As The Irish Independent reports, the fort has been identified on Collanmore island, Co Mayo, which was once one of the Glenans Franco-Irish sail training school bases.
Archaeologist Michael Gibbons says that initial surveys suggest the island was used for a fort dating from the late Bronze Age, and it is comparable to Inis Mór’s Dun Aengus.
Several large ramparts across the tidal isthmus linking the island to the shoreline are believed to have been constructed as part of the fort.
The set of double ramparts are “most likely to be late Bronze Age in date, dating between 1100-900 BC”, Gibbons says, and had ben covered in seaweed..
The outer rampart was known to local residents, but they didn’t realise its significance, he says.
The scale of the double ramparts indicates the island was of major strategic importance, and similar ramparts can be seen at other coastal and lake promontory forts on the west coast, he says.

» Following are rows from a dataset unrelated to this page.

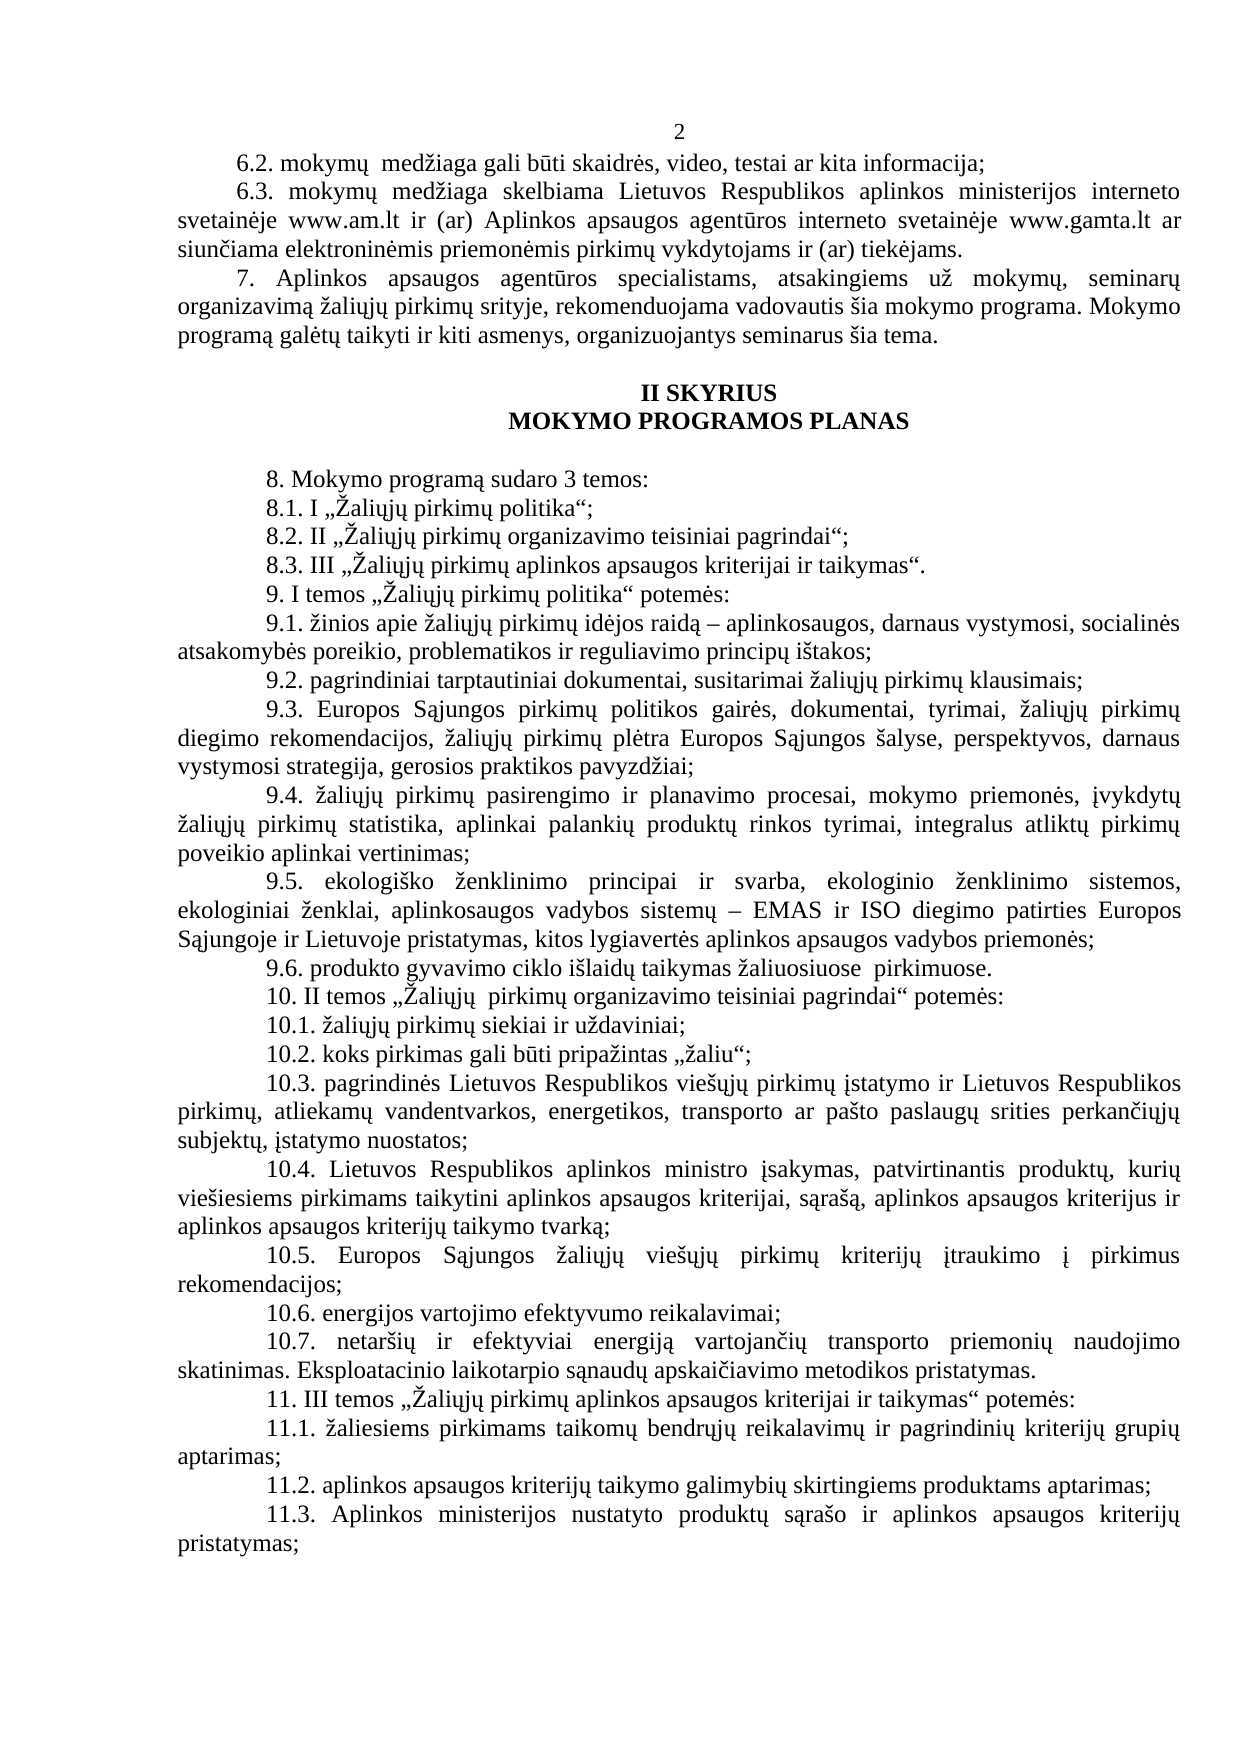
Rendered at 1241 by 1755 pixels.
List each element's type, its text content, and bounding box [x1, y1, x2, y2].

text 11.2. aplinkos apsaugos kriterijų taikymo galimybių skirtingiems produktams aptarimas; [177, 1470, 1181, 1499]
text 9.6. produkto gyvavimo ciklo išlaidų taikymas žaliuosiuose pirkimuose. [177, 953, 1181, 981]
text 10.5. Europos Sąjungos žaliųjų viešųjų pirkimų kriterijų įtraukimo į pirkimus rekomendacijos; [177, 1240, 1181, 1298]
text 9.5. ekologiško ženklinimo principai ir svarba, ekologinio ženklinimo sistemos, ekologiniai ženklai, aplinkosaugos vadybos sistemų – EMAS ir ISO diegimo patirties Europos Sąjungoje ir Lietuvoje pristatymas, kitos lygiavertės aplinkos apsaugos vadybos priemonės; [177, 866, 1181, 953]
text 11. III temos „Žaliųjų pirkimų aplinkos apsaugos kriterijai ir taikymas“ potemės: [177, 1384, 1181, 1413]
text 7. Aplinkos apsaugos agentūros specialistams, atsakingiems už mokymų, seminarų organizavimą žaliųjų pirkimų srityje, rekomenduojama vadovautis šia mokymo programa. Mokymo programą galėtų taikyti ir kiti asmenys, organizuojantys seminarus šia tema. [177, 263, 1181, 349]
text 8.2. II „Žaliųjų pirkimų organizavimo teisiniai pagrindai“; [177, 521, 1181, 550]
text 10. II temos „Žaliųjų pirkimų organizavimo teisiniai pagrindai“ potemės: [177, 981, 1181, 1010]
text 6.2. mokymų medžiaga gali būti skaidrės, video, testai ar kita informacija; [177, 148, 1181, 176]
text 10.6. energijos vartojimo efektyvumo reikalavimai; [177, 1298, 1181, 1326]
text MOKYMO PROGRAMOS planas [177, 406, 1181, 435]
text II SKYRIUS [177, 378, 1181, 406]
text 6.3. mokymų medžiaga skelbiama Lietuvos Respublikos aplinkos ministerijos interneto svetainėje www.am.lt ir (ar) Aplinkos apsaugos agentūros interneto svetainėje www.gamta.lt ar siunčiama elektroninėmis priemonėmis pirkimų vykdytojams ir (ar) tiekėjams. [177, 176, 1181, 263]
text 8. Mokymo programą sudaro 3 temos: [177, 464, 1181, 493]
text 10.3. pagrindinės Lietuvos Respublikos viešųjų pirkimų įstatymo ir Lietuvos Respublikos pirkimų, atliekamų vandentvarkos, energetikos, transporto ar pašto paslaugų srities perkančiųjų subjektų, įstatymo nuostatos; [177, 1068, 1181, 1154]
text 10.4. Lietuvos Respublikos aplinkos ministro įsakymas, patvirtinantis produktų, kurių viešiesiems pirkimams taikytini aplinkos apsaugos kriterijai, sąrašą, aplinkos apsaugos kriterijus ir aplinkos apsaugos kriterijų taikymo tvarką; [177, 1154, 1181, 1240]
text 9. I temos „Žaliųjų pirkimų politika“ potemės: [177, 579, 1181, 608]
text 11.1. žaliesiems pirkimams taikomų bendrųjų reikalavimų ir pagrindinių kriterijų grupių aptarimas; [177, 1413, 1181, 1470]
text 8.1. I „Žaliųjų pirkimų politika“; [177, 493, 1181, 521]
text 9.1. žinios apie žaliųjų pirkimų idėjos raidą – aplinkosaugos, darnaus vystymosi, socialinės atsakomybės poreikio, problematikos ir reguliavimo principų ištakos; [177, 608, 1181, 665]
text 11.3. Aplinkos ministerijos nustatyto produktų sąrašo ir aplinkos apsaugos kriterijų pristatymas; [177, 1499, 1181, 1556]
text 10.7. netaršių ir efektyviai energiją vartojančių transporto priemonių naudojimo skatinimas. Eksploatacinio laikotarpio sąnaudų apskaičiavimo metodikos pristatymas. [177, 1326, 1181, 1384]
text 9.4. žaliųjų pirkimų pasirengimo ir planavimo procesai, mokymo priemonės, įvykdytų žaliųjų pirkimų statistika, aplinkai palankių produktų rinkos tyrimai, integralus atliktų pirkimų poveikio aplinkai vertinimas; [177, 780, 1181, 866]
text 9.2. pagrindiniai tarptautiniai dokumentai, susitarimai žaliųjų pirkimų klausimais; [177, 665, 1181, 694]
text 10.1. žaliųjų pirkimų siekiai ir uždaviniai; [177, 1010, 1181, 1039]
text 10.2. koks pirkimas gali būti pripažintas „žaliu“; [177, 1039, 1181, 1068]
text 9.3. Europos Sąjungos pirkimų politikos gairės, dokumentai, tyrimai, žaliųjų pirkimų diegimo rekomendacijos, žaliųjų pirkimų plėtra Europos Sąjungos šalyse, perspektyvos, darnaus vystymosi strategija, gerosios praktikos pavyzdžiai; [177, 694, 1181, 780]
text 8.3. III „Žaliųjų pirkimų aplinkos apsaugos kriterijai ir taikymas“. [177, 550, 1181, 579]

Nearest examples can be found on Lough Fee, north of Newport,Co Mayo, where there is a large lake promontory fort, and a large promontory fort on Lake Carra, Gibbons says.
The late Bronze Age hillforts are the largest monuments built in Ireland, linked to “warlord dominated societies”, he says.
The Clew Bay discovery has been reported to the National Monuments Service.
A possible “burial cist” or stone-lined grave on the coastline opposite north Connemara’s Omey island has also been reported, after it was found by Carmel Hannon-Madden on the beach at Fountain Hill townland.
The cist is made up of an arc of six stones opening to the west, but its location is exposed to swells.